Thought Stream & Transparency

Each pipeline stage writes to an internal progress queue (_progress_queue ContextVar). While the pipeline runs asynchronously, these messages are streamed as a <think> block to Open WebUI — in real time, unfiltered.

Technical Flow

sequenceDiagram
    participant Client as Open WebUI
    participant API as FastAPI /v1/chat
    participant Q as asyncio.Queue
    participant Pipeline as LangGraph Pipeline

    Client->>API: POST /v1/chat/completions stream true
    API->>Q: set progress_q = new Queue, bind to _progress_queue
    API-->>Client: SSE role-chunk, spinner starts
    API-->>Client: SSE — thinking-tag open
    API->>Pipeline: asyncio.create_task _run_pipeline

    loop Each node calls _report(msg)
        Pipeline->>Q: await q.put(msg)
        API->>Q: msg = await q.get(timeout=20s)
        API-->>Client: SSE: msg + \n
    end

    Pipeline->>Q: await q.put(None)  # Sentinel
    API-->>Client: SSE — thinking-tag close
    API-->>Client: SSE final response, chunked
    API-->>Client: SSE: [DONE]

Visible Events in the Thinking Panel

Emoji Event Visible Content
🎯 Skill resolution Skill name, arguments, resolved prompt (complete)
📋 Planner prompt Full prompt to planner LLM incl. system role, rules, few-shot examples
📋 Planner result Generated JSON plan with all subtasks and categories
📤 Expert system prompt Full system prompt of the respective expert + task text
🚀 Expert call Model name, category, GPU node, task
Expert response Complete, unfiltered LLM response incl. GAPS/REFER
T1/T2 routing Which tier runs, whether T2 escalation is triggered
⚙️ MCP call Tool name + full arguments as JSON
⚙️ MCP result Complete result from precision tool server
🌐 Web research Search query + full result incl. sources
🔗 GraphRAG Neo4j query + structured context excerpt
🧠 Reasoning prompt Full Chain-of-Thought prompt (4-step analysis)
🧠 Reasoning result Full CoT trace (decomposition → conclusion)
🔄 Judge refinement prompt Prompt for refinement round for low-confidence experts
🔄 Judge refinement response Judge feedback text + confidence delta per category
🔄 Agentic loop iteration Re-plan iteration N/M — shows the detected gap
🔀 Merger prompt Full synthesis prompt incl. all expert results
🔀 Merger response Full judge/merger output before critic review
🔎 Critic prompt Fact-check prompt for safety-critical domains
🔎 Critic response Review result: CONFIRMED or corrected response
⚠️ Low confidence Category + confidence level of affected experts
💨 Fast path Direct pass-through without merger (single high-confidence expert)

Implementation Details

# ContextVar — automatically inherited by asyncio.create_task()
_progress_queue: contextvars.ContextVar[Optional[asyncio.Queue]] = \
    contextvars.ContextVar("_progress_queue", default=None)
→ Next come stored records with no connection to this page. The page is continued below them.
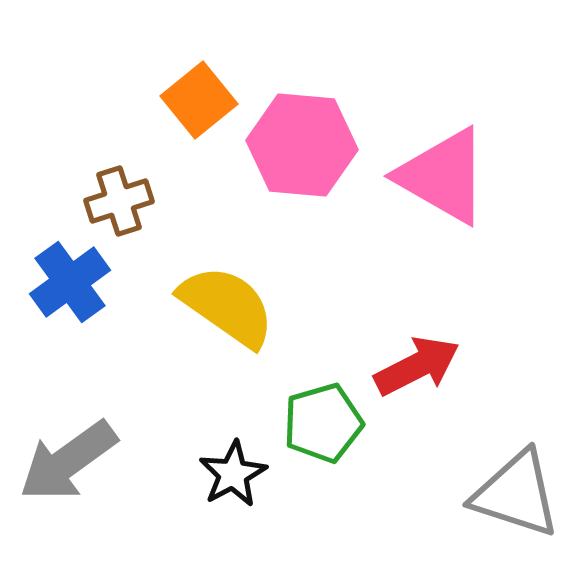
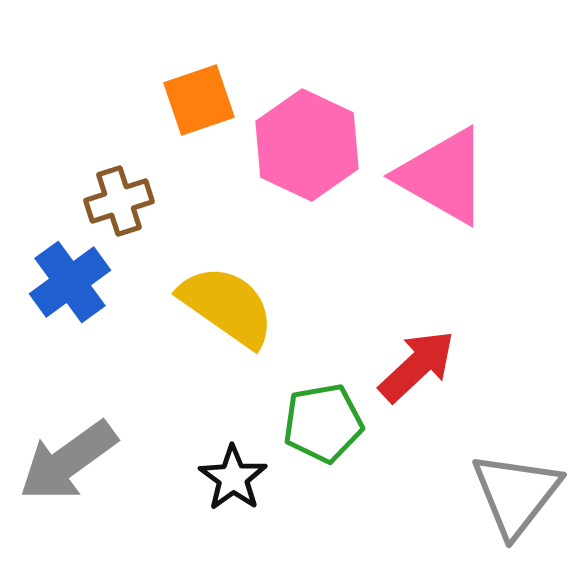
orange square: rotated 20 degrees clockwise
pink hexagon: moved 5 px right; rotated 20 degrees clockwise
red arrow: rotated 16 degrees counterclockwise
green pentagon: rotated 6 degrees clockwise
black star: moved 4 px down; rotated 8 degrees counterclockwise
gray triangle: rotated 50 degrees clockwise
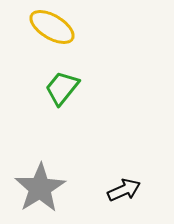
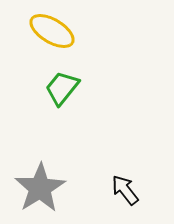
yellow ellipse: moved 4 px down
black arrow: moved 1 px right; rotated 104 degrees counterclockwise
async def _report(msg: str) -> None:
    """Sends a message to the thought stream."""
    q = _progress_queue.get()
    if q is not None:
        await q.put(msg)

# Skill resolution (before pipeline start) is passed via state:
# pending_reports: List[str]  →  planner_node emits them as first _report

Agent Mode

In agent mode (Claude Code, Continue.dev), skip_think=True is set. The progress queue is silently drained — coding tools would render <think> tags as raw text.